Raymond „Chip“ Mason und die von ihm gegründete US-Investmentgesellschaft Legg Mason sind von Investoren wegen Betrugs verklagt worden. Die Kläger werfen Mason und seinem Haus vor, sie hätten Anleger bei der Übernahme der Investmentfondssparte von Citigroup getäuscht.

HB NEW YORK. Die fünftgrößte US-Vermögensverwaltung tauschte im Dezember in einer Transaktion im Volumen von 3,7 Mrd. Dollar ihr Aktienbrokergeschäft gegen die Investmentfondstochter der Citigroup. Eine Sprecherin von Legg Mason sagte, die Vorwürfe entbehrten jeder Grundlage.

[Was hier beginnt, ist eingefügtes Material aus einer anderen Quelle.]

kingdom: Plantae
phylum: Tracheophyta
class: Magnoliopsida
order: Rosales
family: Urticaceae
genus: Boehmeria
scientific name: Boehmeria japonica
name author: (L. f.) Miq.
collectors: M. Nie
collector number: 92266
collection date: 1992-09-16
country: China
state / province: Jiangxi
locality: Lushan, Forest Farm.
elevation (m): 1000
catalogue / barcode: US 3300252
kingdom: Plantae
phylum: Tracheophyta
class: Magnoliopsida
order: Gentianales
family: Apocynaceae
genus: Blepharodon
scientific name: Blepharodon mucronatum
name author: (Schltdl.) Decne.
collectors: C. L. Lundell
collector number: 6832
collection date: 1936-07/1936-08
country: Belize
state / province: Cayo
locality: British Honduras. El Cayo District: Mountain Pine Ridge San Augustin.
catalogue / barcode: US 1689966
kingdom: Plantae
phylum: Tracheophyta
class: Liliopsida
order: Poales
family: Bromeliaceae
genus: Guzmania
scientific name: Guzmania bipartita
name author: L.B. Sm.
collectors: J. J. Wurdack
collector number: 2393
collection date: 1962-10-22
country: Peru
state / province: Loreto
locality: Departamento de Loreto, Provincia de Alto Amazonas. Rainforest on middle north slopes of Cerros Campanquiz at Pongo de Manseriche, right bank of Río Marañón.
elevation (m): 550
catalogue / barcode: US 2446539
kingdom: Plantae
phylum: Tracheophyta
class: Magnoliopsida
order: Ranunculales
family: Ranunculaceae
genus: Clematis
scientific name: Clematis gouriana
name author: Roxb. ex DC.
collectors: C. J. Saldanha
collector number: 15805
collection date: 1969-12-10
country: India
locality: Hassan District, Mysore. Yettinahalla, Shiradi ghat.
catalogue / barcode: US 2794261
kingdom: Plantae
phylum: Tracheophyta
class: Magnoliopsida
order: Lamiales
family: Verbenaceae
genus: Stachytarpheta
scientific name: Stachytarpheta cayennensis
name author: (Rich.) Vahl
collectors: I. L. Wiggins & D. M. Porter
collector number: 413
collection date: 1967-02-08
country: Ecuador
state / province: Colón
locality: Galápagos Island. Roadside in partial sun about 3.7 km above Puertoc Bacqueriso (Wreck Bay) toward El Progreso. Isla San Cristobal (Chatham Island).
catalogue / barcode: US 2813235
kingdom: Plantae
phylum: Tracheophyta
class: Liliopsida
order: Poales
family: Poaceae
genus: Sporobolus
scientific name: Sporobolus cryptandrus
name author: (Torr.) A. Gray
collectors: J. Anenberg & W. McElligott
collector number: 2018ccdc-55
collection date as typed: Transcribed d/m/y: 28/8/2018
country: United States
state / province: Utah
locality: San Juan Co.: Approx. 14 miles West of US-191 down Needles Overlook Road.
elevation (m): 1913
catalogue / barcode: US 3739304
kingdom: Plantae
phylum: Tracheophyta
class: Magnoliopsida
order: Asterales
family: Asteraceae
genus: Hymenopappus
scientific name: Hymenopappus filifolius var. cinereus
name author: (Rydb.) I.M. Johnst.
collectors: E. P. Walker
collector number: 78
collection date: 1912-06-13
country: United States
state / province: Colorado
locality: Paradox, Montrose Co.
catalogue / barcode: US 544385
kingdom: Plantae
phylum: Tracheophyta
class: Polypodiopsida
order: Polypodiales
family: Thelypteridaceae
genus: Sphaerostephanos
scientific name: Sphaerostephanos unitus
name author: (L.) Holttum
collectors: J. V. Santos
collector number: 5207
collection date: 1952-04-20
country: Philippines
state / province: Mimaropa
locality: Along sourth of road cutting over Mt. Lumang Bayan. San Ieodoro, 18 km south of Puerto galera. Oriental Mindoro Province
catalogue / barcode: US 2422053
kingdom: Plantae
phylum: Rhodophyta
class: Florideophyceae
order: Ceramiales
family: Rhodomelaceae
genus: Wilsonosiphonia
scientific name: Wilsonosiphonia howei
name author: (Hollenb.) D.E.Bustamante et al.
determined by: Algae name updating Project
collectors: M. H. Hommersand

Die Sammelklage wurde am Montag bei einem Bundesgericht in Manhattan vom Investor Robert Garber und der Kanzlei Lerach Coughlin Stoia Geller Rudman & Robbins eingereicht. Der Vorwurf: In Wahrheit sollte durch das Geschäft die Vergütung des 70-jährigen Mason aufgebläht werden. Sein Salär steige mit den Erlösen und den Vermögenswerten der Gesellschaft, selbst wenn diese auf verantwortungslose Übernahmetouren zurückzuführen seien.

Das Nachsehen hätten die Aktionäre, heißt es weiter. Die Übernahme der Citigroup-Tochter schade „der Rentabilität von Legg Mason wegen der ungewöhnlich starken Integrationsprobleme“, ist in der Klage zu lesen. Statt der erhofften Ersparnisse würden sich die Kosten von Legg Mason fast verdreifachen, während die Erlöse schrumpfen, weil Kunden in erheblichem Maß Gelder abziehen. Das würde den Gewinn stark drücken.